I can't agree with you anymore if I'd written what you did myself. :)
I could understand the argument for advertising—if a bot actually put the post in front of more eyes. It doesn't really, though, not without a substantial bid. It could push it up the trending page a little in a lesser used tag, but that's about it. Someone would still have to scroll for it, again, unless it was substantial. Then you're hoping others are actually looking on the trending pages in the tags for content, which I do on a occasion, but that's not very often.

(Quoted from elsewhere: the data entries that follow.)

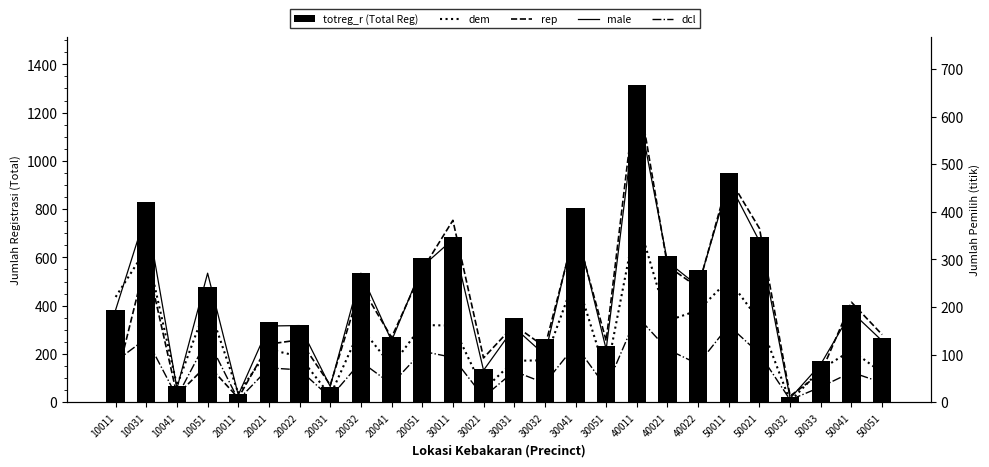

What is the average value of the dcl series?

73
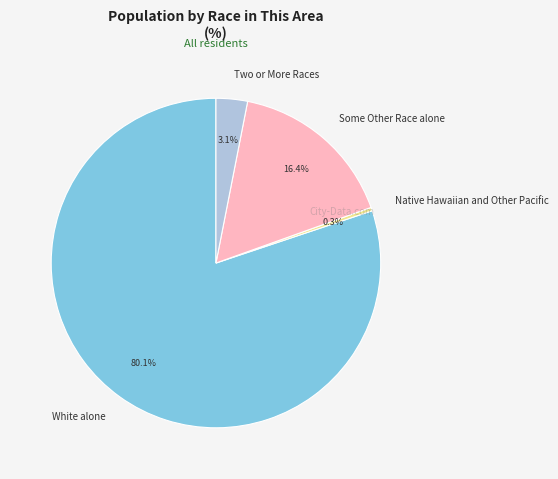

How many slices are in this pie chart?

4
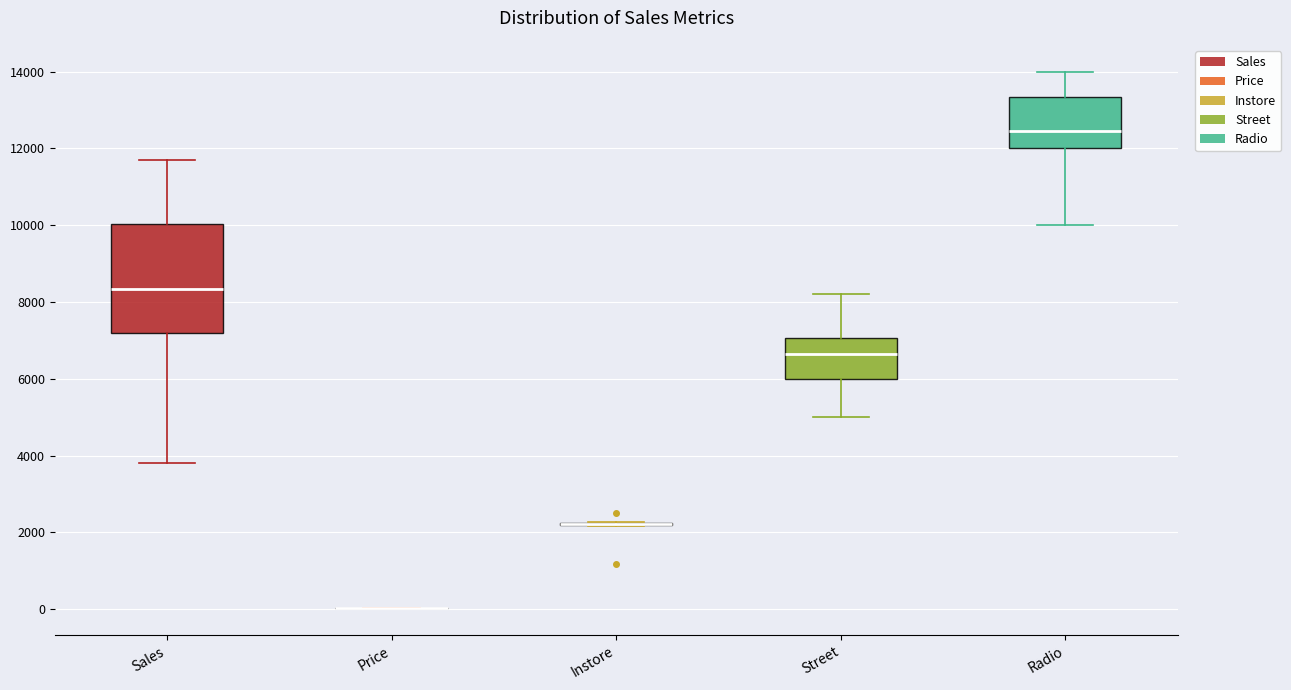

Where does the upper whisker of the box for Radio end on the y-axis? The values are not printed on the chart, so give them approximately, as read against the axis.

14000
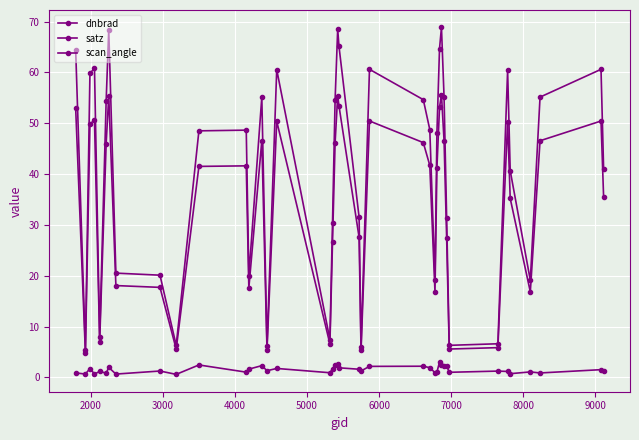

What is the minimum value for dnbrad?

0.6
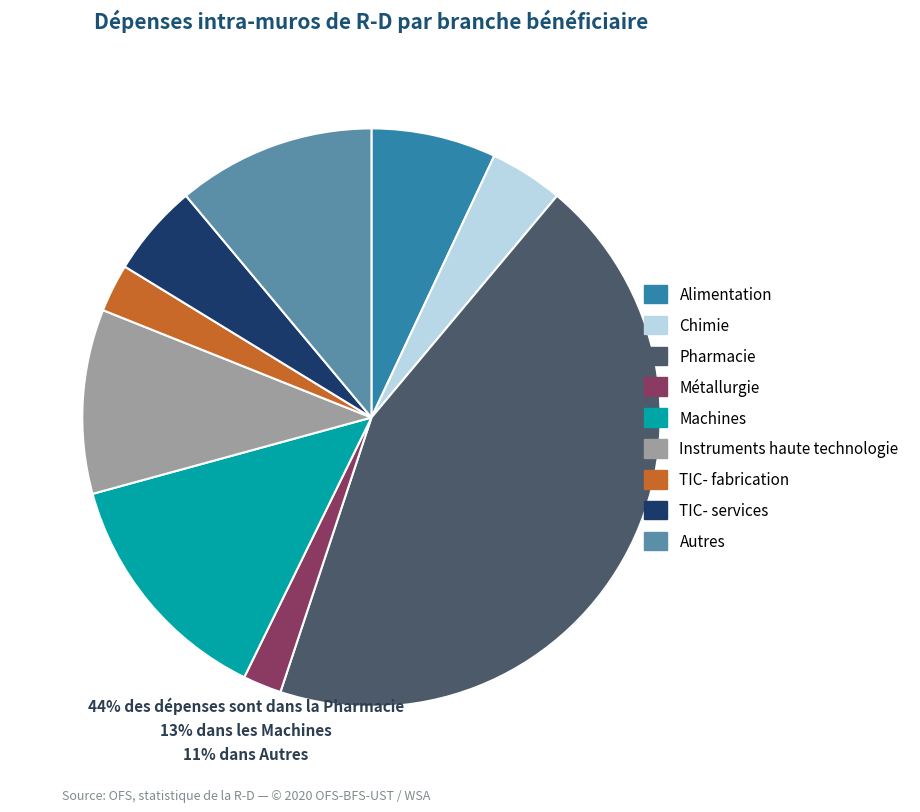

Do Instruments haute technologie and Alimentation together represent more than half of the pie?

No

Beyond all of what you talked about, which believe me is bad enough, there's more: reputation skewing—for the user and the bot—value skewing—since people will think the post is worth a lot more than it will ever net—and curation hacking—since a lot of the bots are programmed to vote at the optimum time for curation rewards, the human curator will be locked out.

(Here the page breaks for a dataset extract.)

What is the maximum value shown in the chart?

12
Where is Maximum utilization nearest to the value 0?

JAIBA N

So, yeah. Bots create more problems than they solve as far as I'm concerned, which makes them a poor workaround.
Yes, as I mentioned there are many reasons I don't support vote selling, you covered a few more of them. I just focused on what I see as the biggest / most harmful to the platform.
I figured I'd just go ahead and mention them for the good of the order, but I agree, you hit the biggest issue. So, I'll ask this. How can we break the illusion that new users need to use the bots, so that they don't just hand over their rewards to the bot makers? Other than trying to educate people about bots, I've not heard any other solutions. Trying to convince a bot maker to stand down while they're profiting doesn't seem like a likely scenario. Is there something else that can be done?